In the future, for the random forest model, we would probably make two different models to predict the number of votes received by each party given demographic data. The probabilities of that model could better help us predict the elections and describe a margin of error term that we are currently missing. If we had more data, we would also explore making a custom neural net (perhaps a shallow one with less than 15 nodes per layer). Using our logistic regression model, we were able to predict how many times each swing state would vote Democrat vs Republican for the years 2000-2016. In some cases, the states flipped once and didn’t go back, but in other cases they flipped more than once. A great next step would be to find a way to better predict and visualize exactly when (and how many times) the states flip. A limitation of the demographic study with house races, senate races, and presidential polls was that the demographics were fixed to a decade, so they did not change year to year. Being able to use more time dependent information, if it exists, would allow for deeper analysis on the changing demographics of America.
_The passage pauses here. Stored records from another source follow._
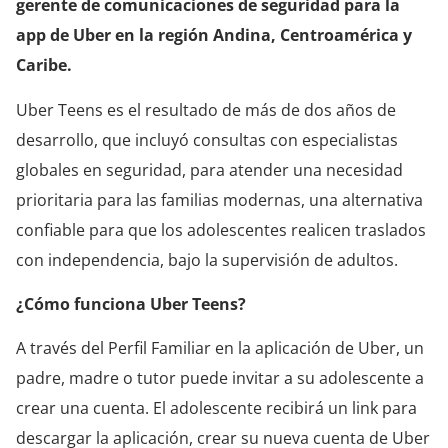
gerente de comunicaciones de seguridad para la
app de Uber en la región Andina, Centroamérica y
Caribe.
Uber Teens es el resultado de más de dos años de
desarrollo, que incluyó consultas con especialistas
globales en seguridad, para atender una necesidad
prioritaria para las familias modernas, una alternativa
confiable para que los adolescentes realicen traslados
con independencia, bajo la supervisión de adultos.
¿Cómo funciona Uber Teens?
A través del Perfil Familiar en la aplicación de Uber, un
padre, madre o tutor puede invitar a su adolescente a
crear una cuenta. El adolescente recibirá un link para
descargar la aplicación, crear su nueva cuenta de Uber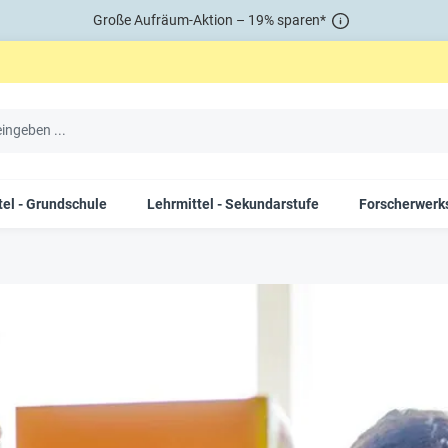
Große Aufräum-Aktion – 19% sparen*
tel - Grundschule
Lehrmittel - Sekundarstufe
Forscherwerks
Additionally, because basic logistic or linear models were used for the sake of coefficient understanding, next steps would include using more complex models (like neural nets) to engineer features across the many input features. To improve the presidential prediction model, we would also want to investigate custom loss functions, so that electoral college votes and the closeness (in the polls) would be important in determining how much loss to assign incorrect probabilities.

## Conclusion

We conclude that demographic data can be used to predict the results of presidential elections with a high degree of accuracy. However, they do not provide a comprehensive understanding of the voting demographics. The presidential election is an important event for a country and being able to model chances of winning in a particular state can be a useful tool in campaigning. During the campaigning process, candidates should ensure that voters are treated as individuals as opposed to groups. Our analysis sheds light on the usefulness of poll data in making election predictions as well. The polls are more accurate than just demographic data alone, however they do make errors that correlate with demographic information. Our analysis shows that demographic and poll data can indeed be used to make fairly accurate predictions for elections and that analytical tools and models can be leveraged for campaigning in future election cycles. More broadly, this kind of analysis can be applied to elections in other countries, depending on availability of data.